* _TEXT EXCERPT_:
#####

I say "I think" because I couldn't hear the dialogue for the first 10 or so minutes of the movie, either because the sound was simply so poor or because there was music drowning it out altogether. Yes, lame metal music by "Firstryke" just played and played and played while people talked about something. You know, it doesn't even matter that I heard nothing, because what I did hear made virtually no sense at all. The writing and direction in this flick were the absolute worst I've ever seen in any movie. Ever. Evvvvaaaaaaaaar. There were jump cuts, characters inexplicably winding up in entirely different locations from one scene to the next...long, lingering shots that went far beyond long and lingering...I can't describe accurately how bad it was. It's far beyond my feeble grasp on language to do so. Take this shot, for example:

It's one of the "I'm 'in high school' but I look like a 40-year-old crack whore" characters in the shower. This shot, with a little zoom in and a little zoom out and a little shitty synthesizer noise, goes on for well over a minute. I timed it. I want you to stare at that picture while saying "beep beep beep" over and over for a minute and ten seconds, so you can feel my pain. A minute is alot longer than you'd think. A minute is a very long time in hell, indeed.

The writing is second to the directing in general crappiness only because the characters manage to speak in complete sentences. The same sentences, over and over and over, but complete sentences, at least. If I had to hear "You scared the shit outta me!" when nothing had happened one more time...pow! Zoom! To the fucking moon with this dvd, off the end of my foot! Here are some choice names for the boys used repeatedly throughout the movie: queer, queerbait, faggot, homo. And for the ladies: bitch, whore, wench. I don't even know the character names.

Judging from the beginning, I thought the movie was going to try to rip off Halloween alot more than it actually did. Check out this shot:

Remind you of anything? Laurie, Annie, and Lynda (Jamie Lee Curtis, Nancy Loomis, PJ Soles) walking home, having some 'girl talk' maybe? And the one in the middle there is the 'nerdy' one...her girlfriends are gonna set her up with a guy, despite her protests! Yeah, just like the whole Ben Tramer bit in Halloween. Had it continued the blatant rip-offs and been a 5th-rate Halloween, The Last Slumber Party would've been a much better movie then what it actually is.

Want to feel like you were there with me? Stare at this for a minute or two:

Yes, an action news flash that's just a poorly dubbed voiceover accompanying a lame graphic. It's actually one of the more exciting shots in the movie.

The killer, dressed in surgical scrubs, kills everyone the same way: by drawing a red line across their throats with a scalpel. Then he bugs out his eyes and holds the scalpel up to the camera for thirty seconds or so. Why, I don't know. But he does it...over...and over...and over...

#####

* _INFORMATION SHOWN_:

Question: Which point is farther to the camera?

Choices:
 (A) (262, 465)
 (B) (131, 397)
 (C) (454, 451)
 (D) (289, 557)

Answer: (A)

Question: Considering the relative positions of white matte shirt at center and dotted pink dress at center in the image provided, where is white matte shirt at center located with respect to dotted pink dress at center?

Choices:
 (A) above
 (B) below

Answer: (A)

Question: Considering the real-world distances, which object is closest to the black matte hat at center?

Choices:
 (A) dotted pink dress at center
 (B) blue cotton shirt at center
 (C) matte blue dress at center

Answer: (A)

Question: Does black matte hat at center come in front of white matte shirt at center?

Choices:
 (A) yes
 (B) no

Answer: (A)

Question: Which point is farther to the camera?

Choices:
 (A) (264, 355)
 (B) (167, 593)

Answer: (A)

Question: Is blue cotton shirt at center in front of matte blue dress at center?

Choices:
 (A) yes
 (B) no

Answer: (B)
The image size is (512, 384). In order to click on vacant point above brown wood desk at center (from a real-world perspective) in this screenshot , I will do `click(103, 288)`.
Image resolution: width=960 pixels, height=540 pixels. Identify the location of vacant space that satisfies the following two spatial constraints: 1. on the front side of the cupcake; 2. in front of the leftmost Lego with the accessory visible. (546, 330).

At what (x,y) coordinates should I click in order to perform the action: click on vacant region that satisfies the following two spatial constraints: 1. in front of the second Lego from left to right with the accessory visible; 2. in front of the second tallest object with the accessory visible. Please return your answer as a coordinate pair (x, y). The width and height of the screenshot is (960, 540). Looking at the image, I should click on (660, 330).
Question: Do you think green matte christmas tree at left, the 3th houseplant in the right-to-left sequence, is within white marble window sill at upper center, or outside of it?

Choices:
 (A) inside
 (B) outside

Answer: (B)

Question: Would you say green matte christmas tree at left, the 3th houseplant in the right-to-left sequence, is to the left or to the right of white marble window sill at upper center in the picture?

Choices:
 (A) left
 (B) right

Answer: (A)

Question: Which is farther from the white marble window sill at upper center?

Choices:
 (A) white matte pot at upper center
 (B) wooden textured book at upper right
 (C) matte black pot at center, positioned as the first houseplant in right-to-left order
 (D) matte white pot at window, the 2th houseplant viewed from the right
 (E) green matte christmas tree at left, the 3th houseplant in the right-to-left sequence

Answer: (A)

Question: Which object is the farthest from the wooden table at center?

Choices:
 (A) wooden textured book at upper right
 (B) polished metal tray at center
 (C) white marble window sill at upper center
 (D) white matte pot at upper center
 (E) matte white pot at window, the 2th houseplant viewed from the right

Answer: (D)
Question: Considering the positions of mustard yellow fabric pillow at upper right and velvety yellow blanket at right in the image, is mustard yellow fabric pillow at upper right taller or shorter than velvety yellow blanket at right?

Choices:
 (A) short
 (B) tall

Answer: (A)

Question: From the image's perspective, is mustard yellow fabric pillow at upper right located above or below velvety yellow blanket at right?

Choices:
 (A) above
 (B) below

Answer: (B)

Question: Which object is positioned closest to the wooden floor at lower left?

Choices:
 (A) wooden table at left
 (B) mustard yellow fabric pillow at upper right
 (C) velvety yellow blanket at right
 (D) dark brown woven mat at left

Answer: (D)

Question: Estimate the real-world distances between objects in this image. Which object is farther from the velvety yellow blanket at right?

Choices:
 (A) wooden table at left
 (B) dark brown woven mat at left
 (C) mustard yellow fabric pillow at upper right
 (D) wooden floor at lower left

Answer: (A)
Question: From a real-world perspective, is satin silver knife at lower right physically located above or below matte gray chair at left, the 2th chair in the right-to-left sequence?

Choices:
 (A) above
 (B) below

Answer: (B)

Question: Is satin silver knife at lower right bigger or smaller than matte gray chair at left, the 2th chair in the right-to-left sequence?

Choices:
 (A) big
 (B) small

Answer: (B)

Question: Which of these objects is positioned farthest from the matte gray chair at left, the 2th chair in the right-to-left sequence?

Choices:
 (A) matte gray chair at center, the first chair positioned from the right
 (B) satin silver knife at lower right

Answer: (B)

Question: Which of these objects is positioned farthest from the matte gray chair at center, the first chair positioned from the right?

#####

* _TASK STATEMENT_: Update the stretch of the movie review from "Remind you of" through "in the movie.", replacing "lame graphic" with "cheap graphic". The listing is separate material and is not connected to the movie review.

* _RESPONSE AREA_:
Remind you of anything? Laurie, Annie, and Lynda (Jamie Lee Curtis, Nancy Loomis, PJ Soles) walking home, having some 'girl talk' maybe? And the one in the middle there is the 'nerdy' one...her girlfriends are gonna set her up with a guy, despite her protests! Yeah, just like the whole Ben Tramer bit in Halloween. Had it continued the blatant rip-offs and been a 5th-rate Halloween, The Last Slumber Party would've been a much better movie then what it actually is.

Want to feel like you were there with me? Stare at this for a minute or two:

Yes, an action news flash that's just a poorly dubbed voiceover accompanying a cheap graphic. It's actually one of the more exciting shots in the movie.